▶ **TASK TO CARRY OUT**:
The records below hold a stretch from the line with "hfov_deg: 61.7" through the line with "focal_mm: 4.15"; return exactly those lines, ends included, and nothing more.

▶ **SOURCE DATA**:
┌────────

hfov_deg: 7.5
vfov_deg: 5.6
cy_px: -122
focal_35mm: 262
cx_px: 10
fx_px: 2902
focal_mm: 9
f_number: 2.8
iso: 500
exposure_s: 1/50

└────────
┌────────

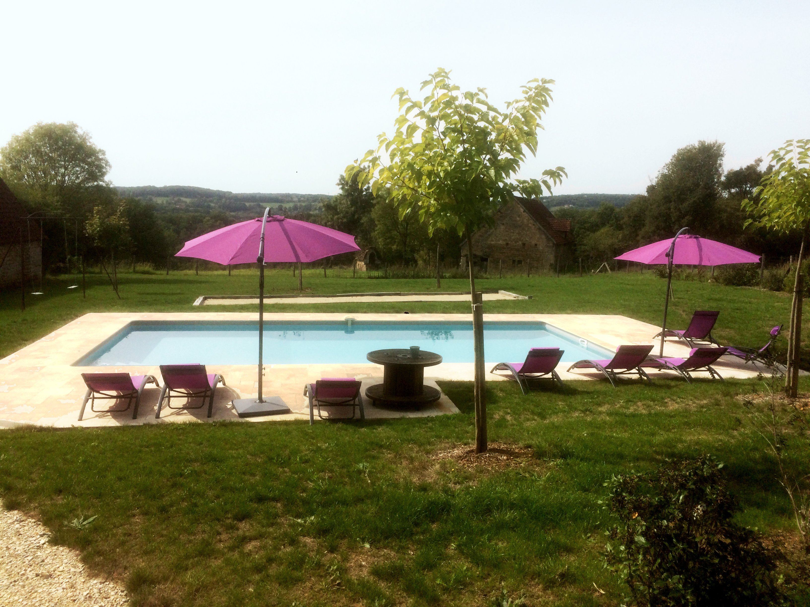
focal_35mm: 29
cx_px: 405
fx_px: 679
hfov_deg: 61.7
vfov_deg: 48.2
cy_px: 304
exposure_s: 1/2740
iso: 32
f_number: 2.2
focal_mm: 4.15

└────────

▶ **ANSWER SPACE**:
hfov_deg: 61.7
vfov_deg: 48.2
cy_px: 304
exposure_s: 1/2740
iso: 32
f_number: 2.2
focal_mm: 4.15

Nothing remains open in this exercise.